Following its midstage coronavirus R&D setback, vaccine giant Sanofi is still looking for ways to help in the world’s effort to beat back the pandemic. It’s teaming up with leading vaccine players Pfizer and BioNTech to produce 100 million doses of the rival vaccine—even as Sanofi works to push its own programs through clinical testing.

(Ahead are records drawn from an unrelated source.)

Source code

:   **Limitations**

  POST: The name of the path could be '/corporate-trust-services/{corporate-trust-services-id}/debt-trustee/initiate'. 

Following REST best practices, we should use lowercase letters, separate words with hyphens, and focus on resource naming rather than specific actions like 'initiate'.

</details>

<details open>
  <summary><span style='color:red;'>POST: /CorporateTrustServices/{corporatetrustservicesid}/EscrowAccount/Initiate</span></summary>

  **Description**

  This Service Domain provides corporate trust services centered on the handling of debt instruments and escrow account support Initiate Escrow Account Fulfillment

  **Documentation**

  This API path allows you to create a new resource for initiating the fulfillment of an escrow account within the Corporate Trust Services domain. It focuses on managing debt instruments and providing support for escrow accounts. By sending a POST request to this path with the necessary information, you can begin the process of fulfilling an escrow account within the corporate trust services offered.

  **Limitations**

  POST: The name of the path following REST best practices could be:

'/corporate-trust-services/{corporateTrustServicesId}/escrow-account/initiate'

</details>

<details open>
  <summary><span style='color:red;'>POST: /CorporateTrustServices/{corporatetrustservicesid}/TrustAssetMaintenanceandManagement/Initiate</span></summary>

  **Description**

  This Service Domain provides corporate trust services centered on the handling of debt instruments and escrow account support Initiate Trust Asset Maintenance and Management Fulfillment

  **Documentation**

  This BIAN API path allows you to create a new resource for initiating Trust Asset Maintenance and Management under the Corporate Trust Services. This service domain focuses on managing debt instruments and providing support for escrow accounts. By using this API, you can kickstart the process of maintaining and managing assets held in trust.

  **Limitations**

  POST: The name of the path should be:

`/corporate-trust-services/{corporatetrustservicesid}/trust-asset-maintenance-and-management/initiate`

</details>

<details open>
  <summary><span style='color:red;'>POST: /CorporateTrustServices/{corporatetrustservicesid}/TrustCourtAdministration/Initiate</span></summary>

After Sanofi’s weak trial showing in December forced the company to delay its own vaccine development, the French drugmaker approached Pfizer and BioNTech about helping with mRNA shot production, CEO Paul Hudson said in an interview with the Le Figaro newspaper.

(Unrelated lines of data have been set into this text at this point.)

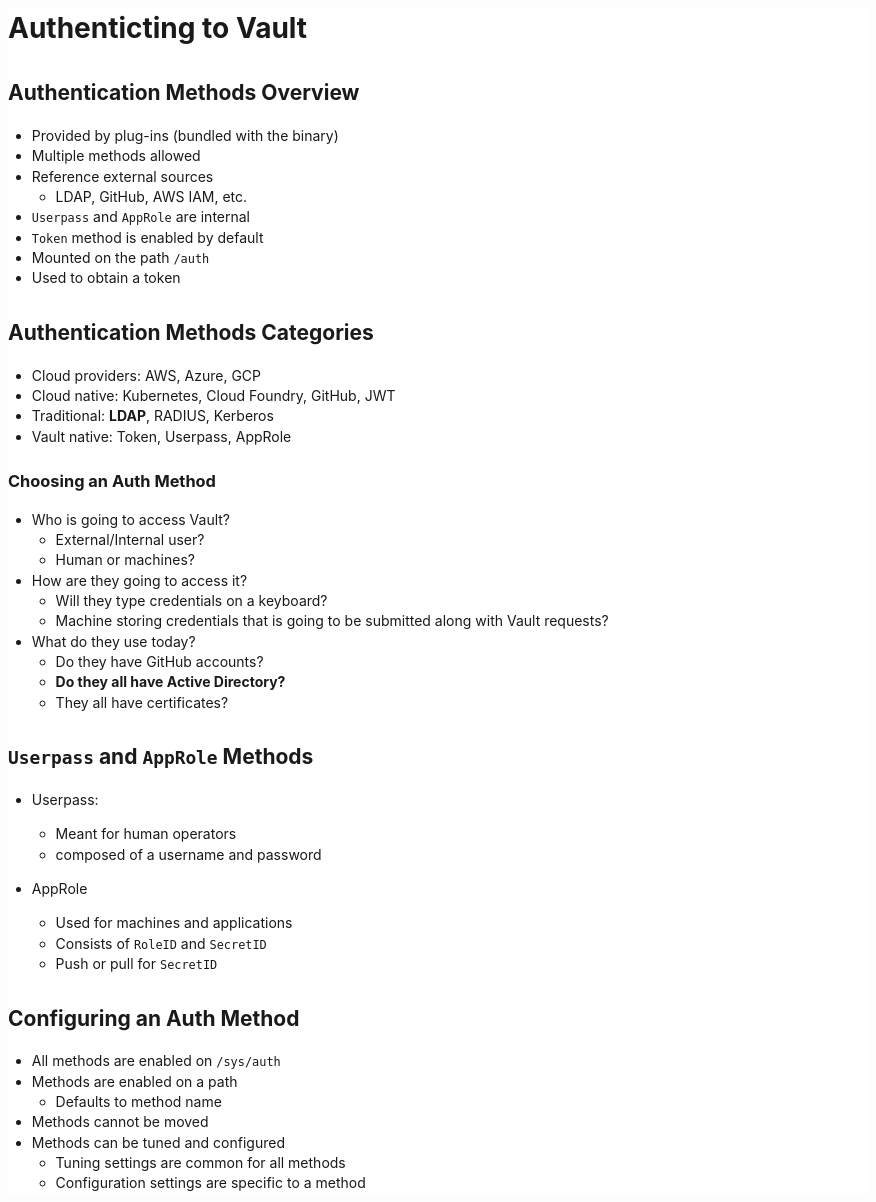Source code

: # Authenticting to Vault


## Authentication Methods Overview

- Provided by plug-ins (bundled with the binary)
- Multiple methods allowed
- Reference external sources 
    - LDAP, GitHub, AWS IAM, etc.
- `Userpass` and `AppRole` are internal
- `Token` method is enabled by default
- Mounted on the path `/auth`
- Used to obtain a token

## Authentication Methods Categories

- Cloud providers: AWS, Azure, GCP
- Cloud native: Kubernetes, Cloud Foundry, GitHub, JWT
- Traditional: **LDAP**, RADIUS, Kerberos
- Vault native: Token, Userpass, AppRole


### Choosing an Auth Method

- Who is going to access Vault?
    - External/Internal user?
    - Human or machines?
- How are they going to access it?
    - Will they type credentials on a keyboard?
    - Machine storing credentials that is going to be submitted along with Vault requests?
- What do they use today?
    - Do they have GitHub accounts?
    - **Do they all have Active Directory?**
    - They all have certificates?

##  `Userpass` and `AppRole` Methods

- Userpass:
    - Meant for human operators
    - composed of a username and password

- AppRole
    - Used for machines and applications
    - Consists of `RoleID` and `SecretID`
    - Push or pull for `SecretID`


## Configuring an Auth Method

- All methods are enabled on `/sys/auth`
- Methods are enabled on a path
    - Defaults to method name
- Methods cannot be moved
- Methods can be tuned and configured
    - Tuning settings are common for all methods
    - Configuration settings are specific to a method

A Sanofi spokesman confirmed the manufacturing partnership, saying Sanofi will provide BioNTech “access to our established infrastructure and expertise to produce over 100 million doses of COVID-19 vaccine in Europe in 2021.” The first batches will be delivered from Sanofi’s site in Frankfurt by August, he said.
“While our utmost priority remains to advance our two COVID-19 vaccine programs, we recognize that some companies are facing challenges with their production,” he said. “Therefore, where we have the right manufacturing capabilities, without compromising other essential medicines and vaccines, and where we believe we can make a difference, we are stepping forward to do more for the fight against COVID and show solidarity across the industry.”
The company sees the partnership as “feasible” from a “technological and from a timing perspective,” he added.
The news comes after Sanofi’s December disclosure that lackluster phase 1/2 data had forced the company and its adjuvant partner, GlaxoSmithKline, to delay their COVID-19 vaccine development. With the setback, the company pushed its anticipated launch to late 2021, rather than the middle of 2021 as originally expected.
Now, the partners are gearing up for a phase 2b study set to begin next month; investigators anticipate including a comparison against an existing authorized vaccine in the trial, according to Sanofi’s website. Earlier in the pandemic, the company teamed up with GSK to utilize that vaccine rival’s adjuvant technology.
Aside from Sanofi’s GSK-partnered vaccine, the company has an mRNA vaccine in the pipeline through its partnership with Translate Bio. That vaccine has shown early promise in preclinical trials.
The Sanofi tie-up comes as mRNA partners Pfizer and BioNTech work to scale up production to 2 billion global doses in 2021. Amid that push, the companies temporarily reduced shipments to Europe this month, causing some countries to push back at the move. Meanwhile, AstraZeneca has suffered a manufacturing issue that will force it to reduce first-quarter deliveries to Europe.